== What to produce ==
Pictures are to be dropped. Everything else in the listing gets copied exactly.

*** Begin section ***

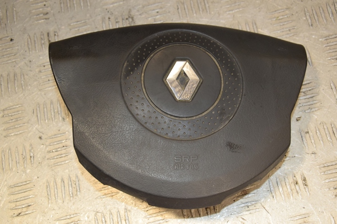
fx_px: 533
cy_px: 112
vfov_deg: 23.8
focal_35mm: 57
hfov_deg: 35.1
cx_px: 168
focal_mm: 38
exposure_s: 1/200
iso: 800
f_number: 7.1
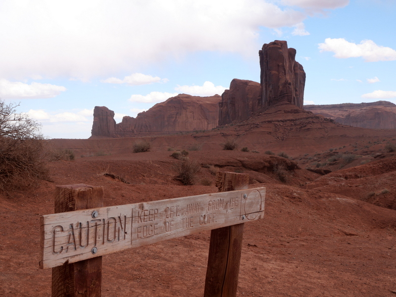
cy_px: 148
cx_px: 198
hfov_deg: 46.8
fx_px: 458
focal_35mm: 40
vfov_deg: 36.0
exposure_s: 1/250
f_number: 7.1
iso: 200
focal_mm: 20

*** End section ***

== Output for this task ==
fx_px: 533
cy_px: 112
vfov_deg: 23.8
focal_35mm: 57
hfov_deg: 35.1
cx_px: 168
focal_mm: 38
exposure_s: 1/200
iso: 800
f_number: 7.1
cy_px: 148
cx_px: 198
hfov_deg: 46.8
fx_px: 458
focal_35mm: 40
vfov_deg: 36.0
exposure_s: 1/250
f_number: 7.1
iso: 200
focal_mm: 20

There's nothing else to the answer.